→ EXERCISE GOAL:
Continue the article on effective feedback below, beginning directly after its final sentence.

The 3-step, failsafe approach to effective feedback

Effective feedback has three mindful components. It is strategic, developmental and aligned with the values of the organization.

Feedback is crucial to performance improvement because it enables us to look at situations and ourselves from a third-party perspective. They key is not to personalize feedback when receiving it and to put yourself in the other person’s shoes when delivering it. This takes a mindful focus. “You are doing a great job” or “You have to do better,” does not give an employee the needed tools to improve or the intrinsic fulfillment to make him want to stay with the company and grow.

Leaders often do not get a lot of feedback and often do not solicit it. The higher you are placed in an organization the less supports and feedback loops there are so often leaders become immune to the value of good feedback or push back when it is given. This is a mistake. Feedback delivers you the opportunity to address the blind spot in your plan, project or vision that you might not have considered.

Effective feedback has three mindful components. It is 1) Strategic, 2) Developmental and 3) Aligned with the values of the organization. These require us to be aware of our restrictive biases.

Strategic Feedback

The employee can most benefit from feedback that answers this question: “What should this employee do more or less of to be maximally effective?” If you aren’t sure of the answer, ask the employee. Once you have the answer, you can work with her to clear distractions from her workload and position her to do the most meaningful and satisfying work. We all like work on what we do well.

→ DATA SHOWN:

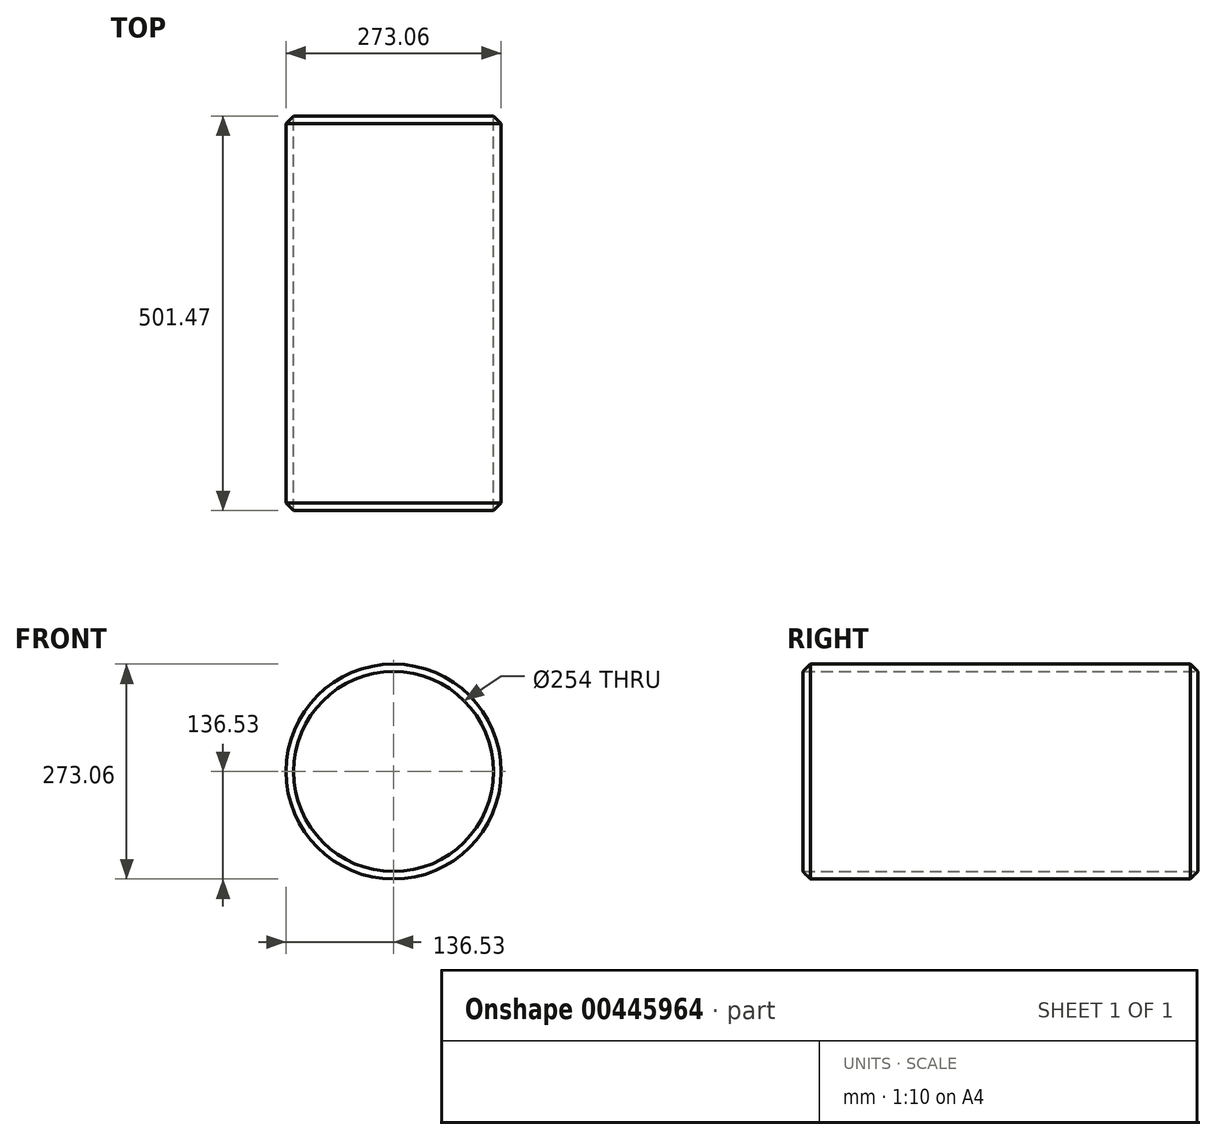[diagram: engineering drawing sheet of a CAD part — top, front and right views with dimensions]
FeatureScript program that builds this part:
annotation { "Feature Type Name" : "Feature", "Feature Type Description" : "" }
export const myFeature = defineFeature(function(context is Context, id is Id, definition is map)
    precondition{}
    {
        {
            var Q0;
            Q0=qCreatedBy(makeId("Front.planeOp"),FACE);
            var sketch = newSketch(context, id + "F0", { "sketchPlane" : qUnion([Q0])});
            skCircle(sketch, "E0", {"center": v(0, 0) * mm, "radius": 127 * mm});
            skCircle(sketch, "E1", {"center": v(0, 0) * mm, "radius": 136.53 * mm});
            skSolve(sketch);
        }
        {
            var Q0;
            Q0 = qSketchRegion(id + "F0", true);
            extrude(context, id + "F1", {"entities" : qUnion([Q0]), "depth" : 501.47 * mm, "offsetDistance" : 25.4 * mm});
        }
        {
            var Q0;
            Q0=makeQuery(id+"F1.opExtrude","CAP_EDGE",EDGE,{"disambiguationData":[OSD([sQuery(id+"F0.wireOp",EDGE,"E1")])],"isStart":false});
            chamfer(context, id + "F2", {"entities" : qUnion([Q0]), "width" : 9.52 * mm, "tangentPropagation" : true});
        }
        {
            var Q0;
            Q0=makeQuery(id+"F1.opExtrude","CAP_EDGE",EDGE,{"disambiguationData":[OSD([sQuery(id+"F0.wireOp",EDGE,"E1")])],"isStart":true});
            chamfer(context, id + "F3", {"entities" : qUnion([Q0]), "width" : 9.52 * mm, "tangentPropagation" : true});
        }
    });
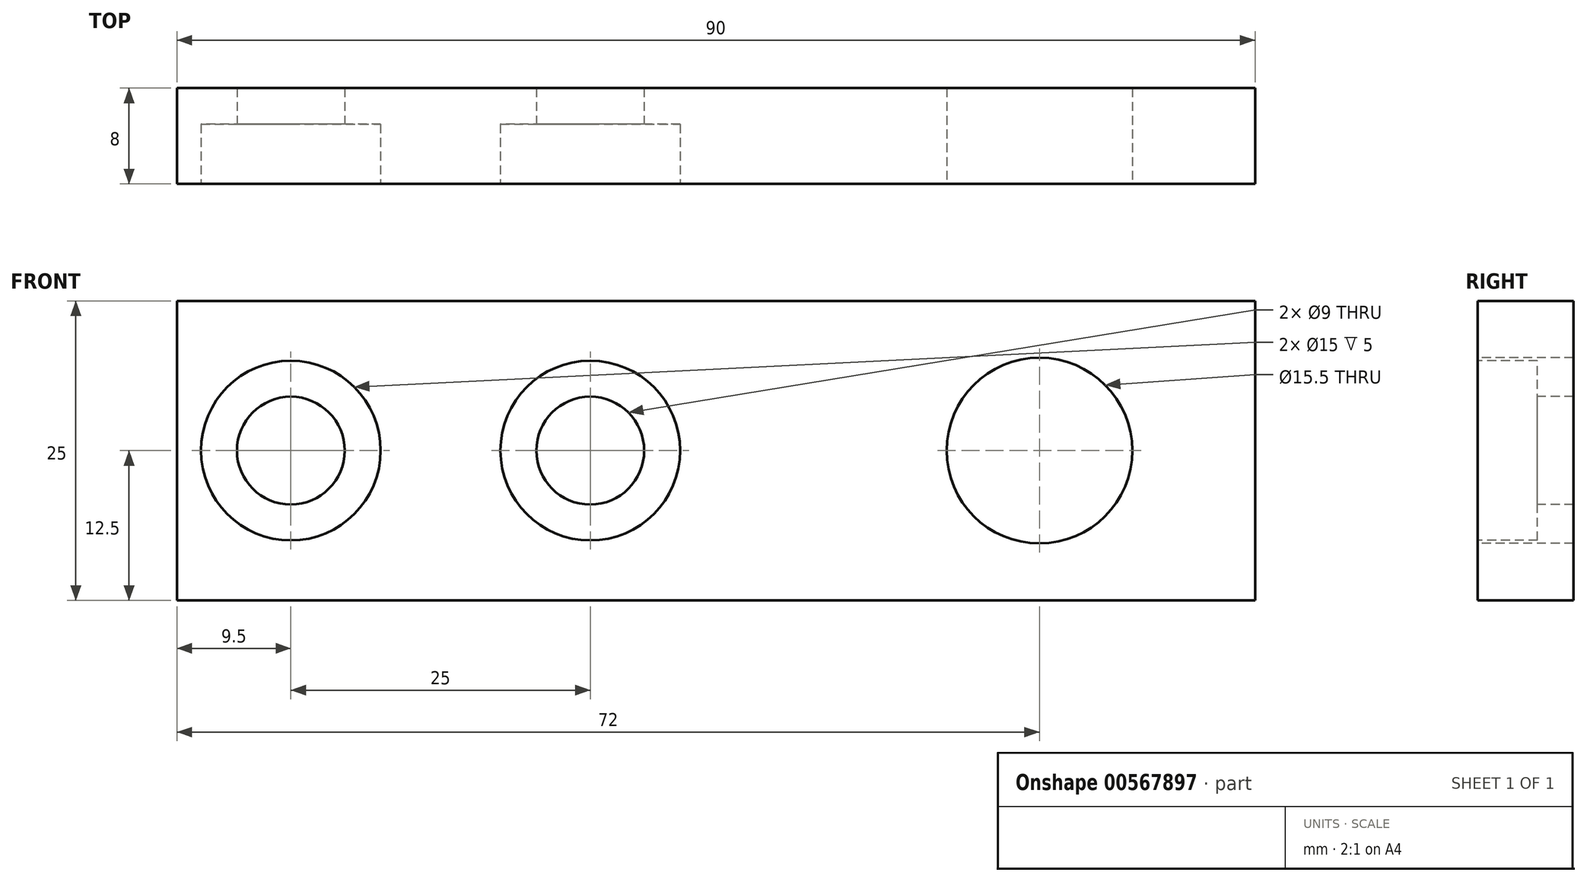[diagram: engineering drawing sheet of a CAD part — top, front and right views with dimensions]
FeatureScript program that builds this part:
annotation { "Feature Type Name" : "Feature", "Feature Type Description" : "" }
export const myFeature = defineFeature(function(context is Context, id is Id, definition is map)
    precondition{}
    {
        {
            var Q0;
            Q0=qCreatedBy(makeId("Front.planeOp"),FACE);
            var sketch = newSketch(context, id + "F0", { "sketchPlane" : qUnion([Q0])});
            skLineSegment(sketch, "E0.bottom", {"start": v(45, -12.5) * mm, "end": v(-45, -12.5) * mm});
            skLineSegment(sketch, "E0.top", {"start": v(45, 12.5) * mm, "end": v(-45, 12.5) * mm});
            skLineSegment(sketch, "E0.left", {"start": v(45, -12.5) * mm, "end": v(45, 12.5) * mm});
            skLineSegment(sketch, "E0.right", {"start": v(-45, -12.5) * mm, "end": v(-45, 12.5) * mm});
            skPoint(sketch, "E0.middle", {"position": v(0, 0) * mm});
            skSolve(sketch);
        }
        {
            var Q0;
            Q0 = qSketchRegion(id + "F0", true);
            extrude(context, id + "F1", {"entities" : qUnion([Q0]), "depth" : 8 * mm, "offsetDistance" : 25 * mm});
        }
        {
            var Q0;
            Q0=makeQuery(id+"F1.opExtrude","CAP_FACE",FACE,{"disambiguationData":[OSD([sQuery(id+"F0.wireOp",EDGE,"E0.bottom"),sQuery(id+"F0.wireOp",EDGE,"E0.top"),sQuery(id+"F0.wireOp",EDGE,"E0.left"),sQuery(id+"F0.wireOp",EDGE,"E0.right")])],"isStart":false});
            var sketch = newSketch(context, id + "F2", { "sketchPlane" : qUnion([Q0])});
            skCircle(sketch, "E1", {"center": v(-35.5, 0) * mm, "radius": 7.5 * mm});
            skPoint(sketch, "E1.centerSnap0", {"position": v(-45, 0) * mm});
            skCircle(sketch, "E2", {"center": v(-10.5, 0) * mm, "radius": 7.5 * mm});
            skCircle(sketch, "E3", {"center": v(27, 0) * mm, "radius": 7.75 * mm});
            skCircle(sketch, "E4", {"center": v(-35.5, 0) * mm, "radius": 4.5 * mm});
            skCircle(sketch, "E5", {"center": v(-10.5, 0) * mm, "radius": 4.5 * mm});
            skSolve(sketch);
        }
        {
            var Q0;
            Q0=makeQuery(id+"F2.imprint","IMPRINT",FACE,{"disambiguationData":[TD([[makeQuery(id+"F2.imprint","IMPRINT",EDGE,{"derivedFrom":sQuery(id+"F2.wireOp",EDGE,"E4")}),1.0]])]});
            var Q1;
            Q1=makeQuery(id+"F2.imprint","IMPRINT",FACE,{"disambiguationData":[TD([[makeQuery(id+"F2.imprint","IMPRINT",EDGE,{"derivedFrom":sQuery(id+"F2.wireOp",EDGE,"E5")}),1.0]])]});
            var Q2;
            Q2=makeQuery(id+"F2.imprint","IMPRINT",FACE,{"disambiguationData":[TD([[makeQuery(id+"F2.imprint","IMPRINT",EDGE,{"derivedFrom":sQuery(id+"F2.wireOp",EDGE,"E3")}),1.0]])]});
            extrude(context, id + "F3", {"entities" : qUnion([Q0, Q1, Q2]), "operationType" : NewBodyOperationType.REMOVE, "endBound" : BoundingType.UP_TO_NEXT, "oppositeDirection" : true, "depth" : 25 * mm, "offsetDistance" : 25 * mm});
        }
        {
            var Q0;
            Q0 = qSketchRegion(id + "F2", true);
            extrude(context, id + "F4", {"entities" : qUnion([Q0]), "operationType" : NewBodyOperationType.REMOVE, "oppositeDirection" : true, "depth" : 5 * mm, "offsetDistance" : 25 * mm});
        }
    });
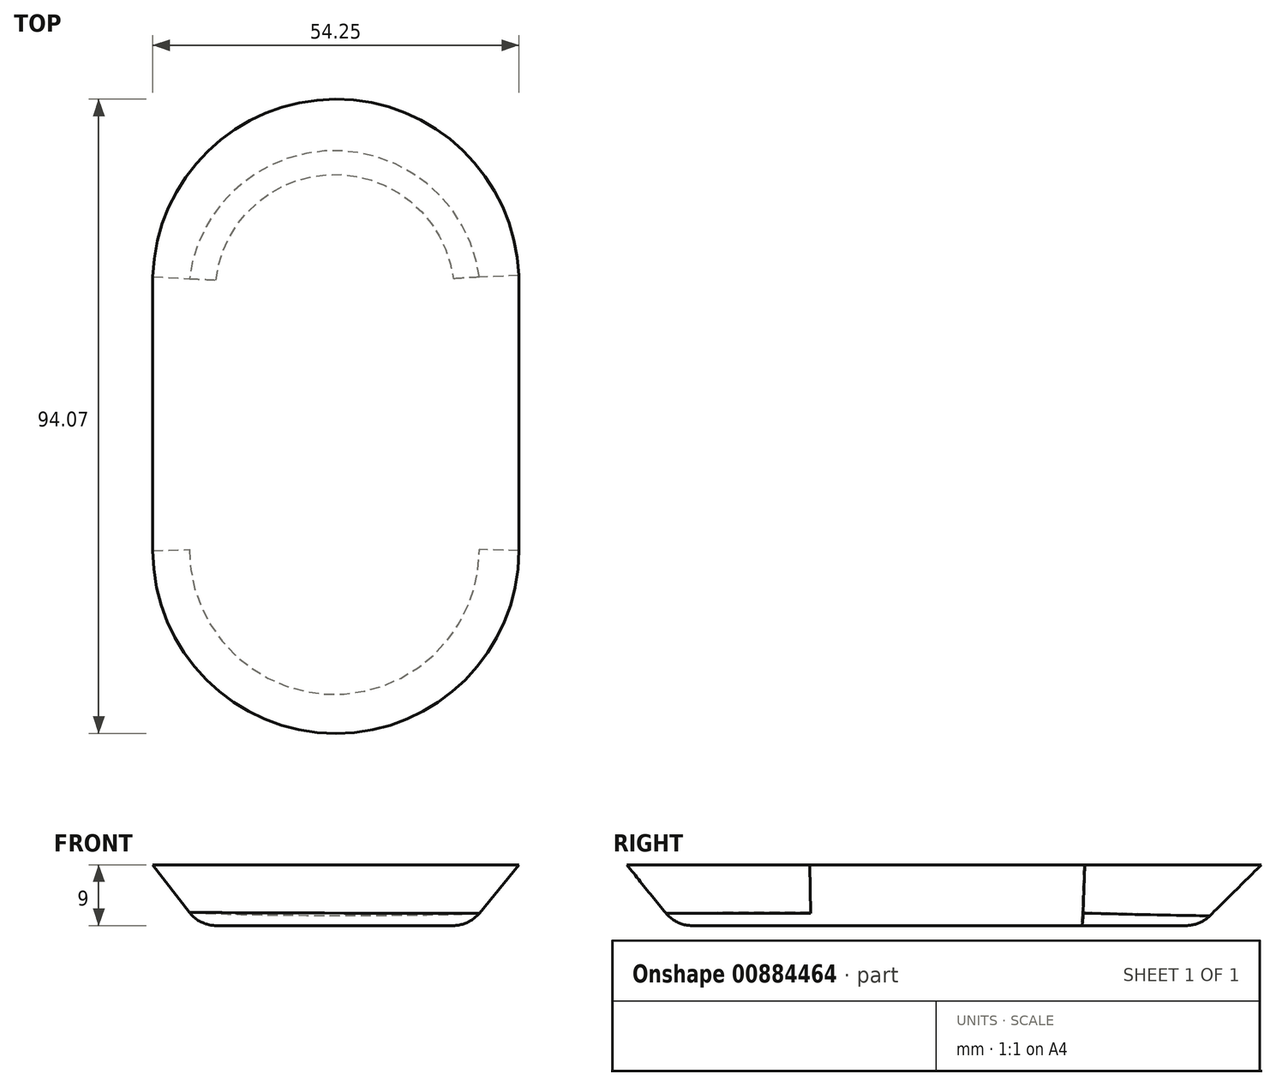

→ RESULT FOR THIS TASK:
Developmental Feedback

Vague labels such as “inspiring” and “great” that focus on personality traits are interpretive, narrow and binary (one or the other): He is confident (or not). He has a temper (or not). These are opinions. “She is very positive,” is essentially saying, “Her positivity matches mine and I enjoy her.” Research shows that leaders tend to overestimate disposition and capabilities and underestimate the impact of certain underlying cultural conditions. Make specific and inarguable observations in areas that she can develop. Get curious. “Melanie, I don’t know if you are aware of this – or even if it’s true – but it appears that Jason might be afraid to execute without your approval because it might upset you. What do you think? What do you think he might accomplish if he didn’t have to check with you as often?” This is more helpful than, “You need to be less controlling.”

Organizationally Aligned Feedback

How does the employee specifically exemplify the leadership competencies or values of the organization? Thank him for how he demonstrated dignity and respect in a certain instance and for the impact it had? “Thank you for concisely communicating to your employees why this work is important to you, giving them the impetus to re-examine their own ‘Why?’”

During a review, feedback should be given regarding the employee’s 1) current performance, 2) next performance period and 3) future career aspirations. This is especially important for high performers who likely already have a plan. “What do you want to be known for?” “Where do you see yourself in three years and how can I help you get there?”

Frequent feedback is key. The higher the performer the more frequently you should provide feedback. This simple three-step process is an easy way to give good feedback.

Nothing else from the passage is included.